Bond Markets and Italian Populism

Italian President Sergio Mattarella (Alessandro Bianchi/Reuters)

Financial markets had a bad day. Stocks fell across the U.S. and Europe, with the S&P 500 losing 1.2 percent of its value and the Eurostoxx 600 shedding 1.4 percent. U.S. Treasury bonds and the yen rose, suggesting a move into “safe haven” assets by investors. At Bloomberg, Randall Jensen attributes the selloff to “concern” that “Italy’s political woes will destabilize Europe,” and indeed, the yields on Italian government bonds jumped by a margin not seen in decades (yields move inverse to prices) suggesting investors think the risk of owning those bonds has skyrocketed.

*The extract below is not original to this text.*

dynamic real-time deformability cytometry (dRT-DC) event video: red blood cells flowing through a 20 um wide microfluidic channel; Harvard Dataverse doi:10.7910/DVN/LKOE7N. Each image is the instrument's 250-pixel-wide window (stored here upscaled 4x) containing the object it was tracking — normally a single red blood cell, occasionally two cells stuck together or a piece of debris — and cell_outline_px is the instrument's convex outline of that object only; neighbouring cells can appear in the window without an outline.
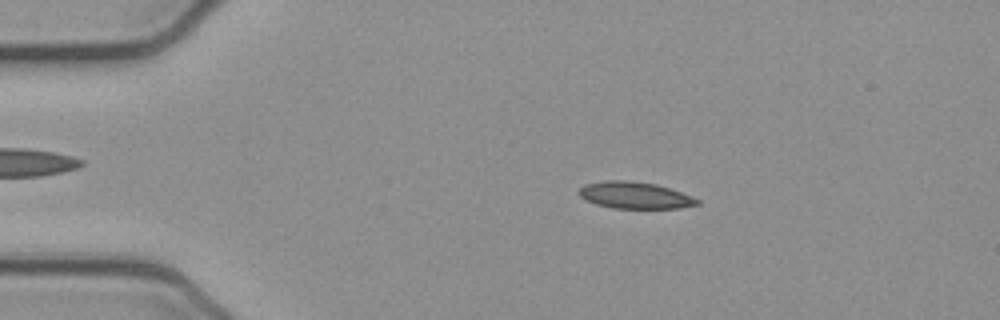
{"species": "common noctule bat (a hibernating species)", "species_latin": "Nyctalus noctula", "temperature_condition": "cold", "stored_images_in_passage": 51, "camera_frame_rate_fps": 3000, "um_per_image_px": 0.085, "animal": {"sex": "female", "body_mass_g": 21.9}, "frame": {"image": 1, "passage_image": 9, "time_ms": 2.667, "image_size_px": [1000, 320], "cell_outline_px": [[700, 204], [680, 208], [612, 208], [596, 204], [584, 200], [580, 196], [580, 188], [584, 184], [604, 180], [628, 180], [656, 184], [692, 196], [700, 200]], "centroid_in_image_um": [53.95, 16.6], "position_along_channel_um": 31.1, "area_um2": 18.44}}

The necessary caveat is in order: There might be several other causes for today’s market action. But it’s worth dwelling on the situation in Italy, which does seem to be a contributor. Last week, Italian president Sergio Mattarella decided to block the formation of a populist coalition government between the idiosyncratic Five Star Movement and the right-wing Northern League. Combined, the two parties won a majority of votes in March’s parliamentary elections, giving them the opportunity to form a coalition government. But this month, the coalition decided to appoint Euroskeptic economist Paolo Savona as its finance minister, at which point Italian bonds began to sell off — and Mattarella intervened. Citing “the uncertainty about our position in the euro,” which he said “has alarmed Italian and foreign investors,” the president blocked the appointment of Savona.

Markets don’t seem convinced that Mattarella has saved the day. Also in Bloomberg, Ashoka Mody identifies a potential reason. When new elections eventually are held, voters, angry with a Europhile technocratic establishment that refuses to take their concerns seriously, may flock to the M5S and the League in even higher numbers. So, Mody argues, “in trying to preserve European orthodoxy, [Mattarella and his advisers] may unleash destructive forces that they can’t control.” Real interest rates in Italy are being held down — for now — by the European Central Bank, but with a stagnant domestic economy, any further rise in rates could lead to a recession. According to Mody, “Mattarella may well have set in motion a financial crisis from which it will be hard to pull back.”

If you’re a political leader, this saga makes a good case study in why you shouldn’t base your decisions on the whims of the bond market: It might not react as you hoped.